Statt Millionenforderungen an den Westen zu richten, wäre
es für die Palästinenser an der Zeit, ihren Willen und ihre
Fähigkeit zum Aufbau eines eigenen Staatswesens sichtbar unter Beweis
zu stellen. Stattdessen bemühen sie alle nur denkbaren Ausreden,
um zu zeigen, dass die Besatzung auch nach dem Abzug Israels nicht beendet
ist. Der Aufbau einer blühenden Zivilgesellschaft könnte auch
auf Teilen der "befreiten" Gebiete geschehen. Ein Handel mit
dem übermächtigen Israel wäre für die Palästinenser
nur von Vorteil.
Allein das Argument, unter Besatzung seien keine freien
Wahlen möglich, sollte jedem objektiven Beobachter längst als
unsinnig erschienen sein. Schließlich haben wir Deutschen bis 1990
immer unter Besatzung gewählt. Niemand bezweifelt, dass Mahmud Abbas
der demokratisch legitimierte Vertreter der Palästinenser ist.
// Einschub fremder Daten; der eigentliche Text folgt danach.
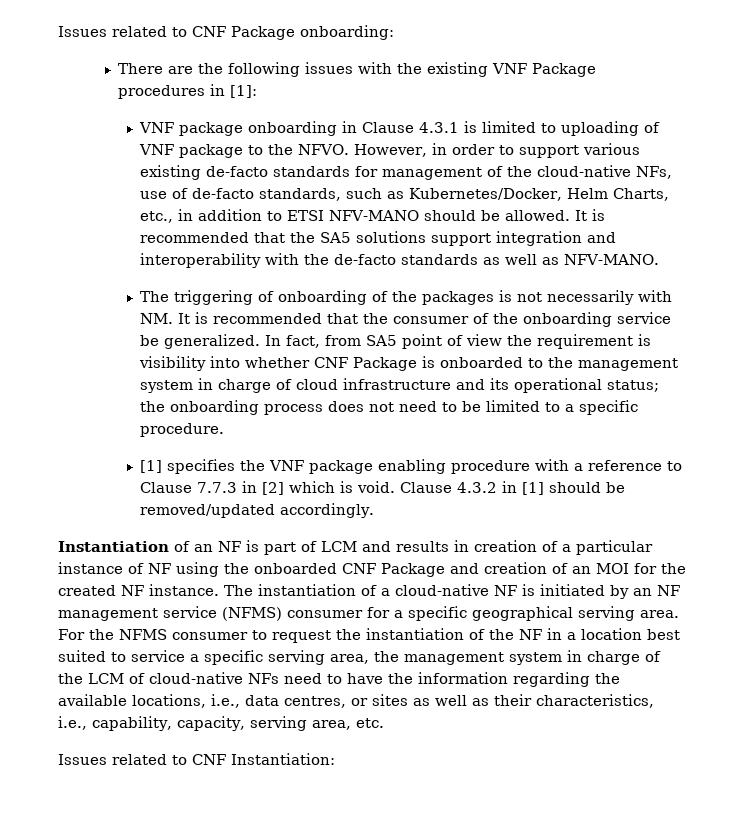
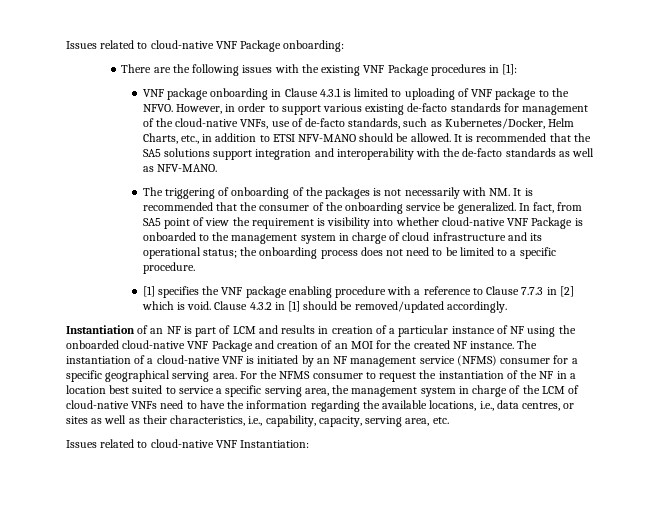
[58,26,226,37] Issues related to CNF -> [66,40,237,49] Issues related to cloud-native VNF
[635,166,672,179] NFs, -> [240,119,269,129] VNFs,
[313,357,348,368] CNF -> [441,217,529,226] cloud-native VNF
[342,563,376,574] CNF -> [122,340,209,349] cloud-native VNF
[494,585,517,596] NF -> [221,356,243,364] VNF
[248,673,279,684] NFs -> [131,401,158,409] VNFs
[192,754,226,765] CNF -> [150,439,237,448] cloud-native VNF

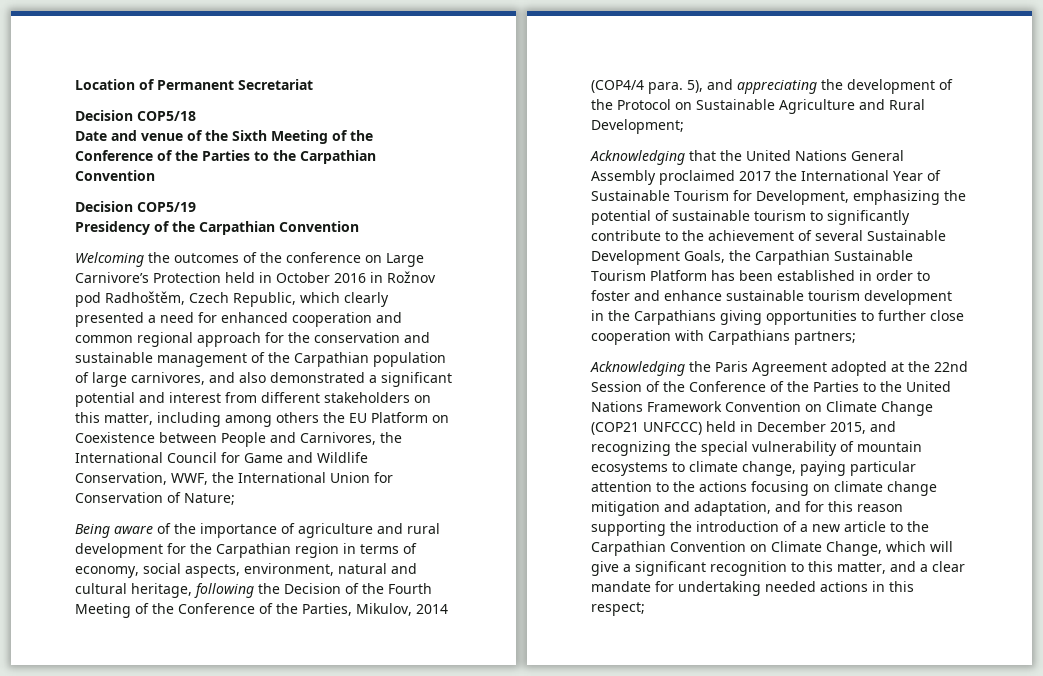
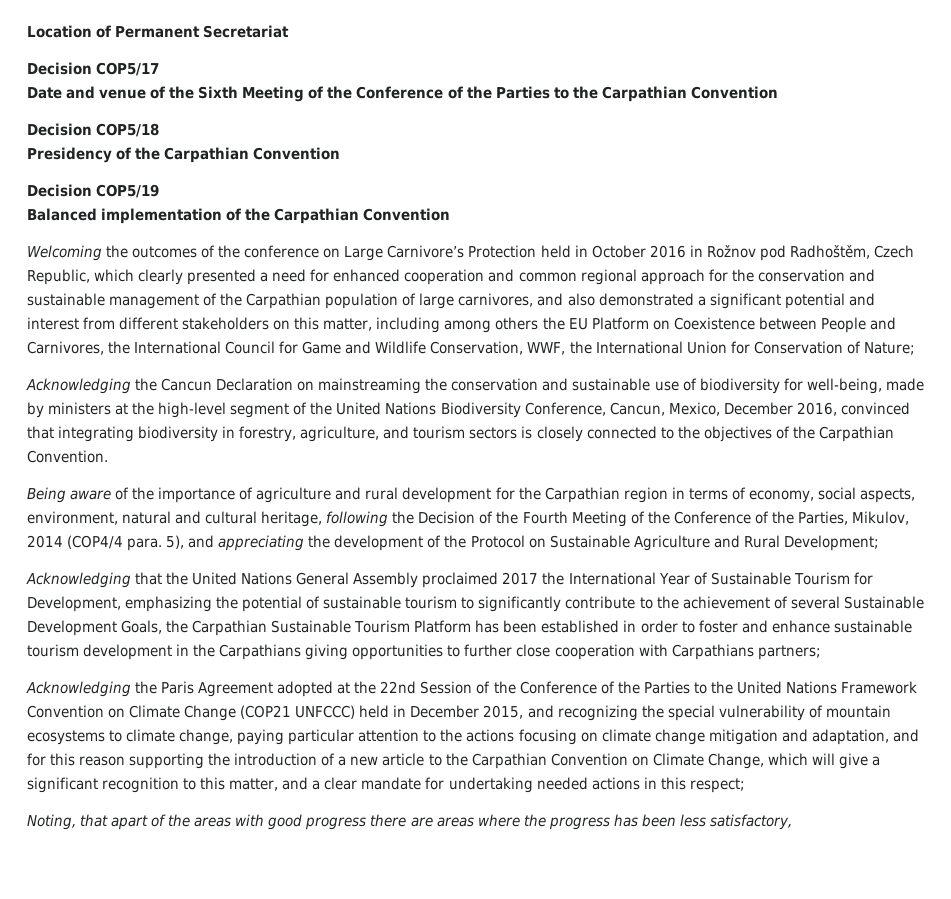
[137,111,196,121] COP5/18 -> [96,62,160,76] COP5/17
(155, 175) none -> [27,123,160,137] [27,147,341,163] // Decision COP5/18 // Presidency of the Carpathian Convention
[75,221,150,235] Presidency -> [27,208,223,224] Balanced implementation
(235, 499) none -> [26,378,924,394] [27,402,910,418] [27,426,894,442] [27,450,108,463] // Acknowledging the Cancun Declaration on mainstreaming the conservation and sustainable use of biodiversity for well-being, made by ministers at the high-level segment of the United Nations Biodiversity Conference, Cancun, Mexico, December 2016, convinced that integrating biodiversity in forestry, agriculture, and tourism sectors is closely connected to the objectives of the Carpathian Convention.
(645, 609) none -> [27,814,792,830] // Noting, that apart of the areas with good progress there are areas where the progress has been less satisfactory,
Noch
verweigert Israel den radikalen Islamisten eine Beteiligung an den kommenden
Wahlen 2006, weil deren Ideologie einer Zerstörung Israels den Abmachungen
der Osloer Verträge widerspricht. Gleichwohl erwiesen sich die Israelis
als flexibel nach den Kommunalwahlen, als allen Widerständen zum
Trotz Vertreter der extremistischen Hamas zu Bürgermeistern in palästinensischen
Städten gewählt worden sind.
Solange die Palästinenser weiter die Mitleidsschiene
befahren, werden sie auf keinen grünen Zweig kommen. Solange sie
sich nicht zu ihrer Verantwortung für ihr eigenes Schicksal bekennen,
wird der alte Abba Eban Recht behalten, dass die Palästinenser keine
Chance verpassen, eine Chance zu verpassen.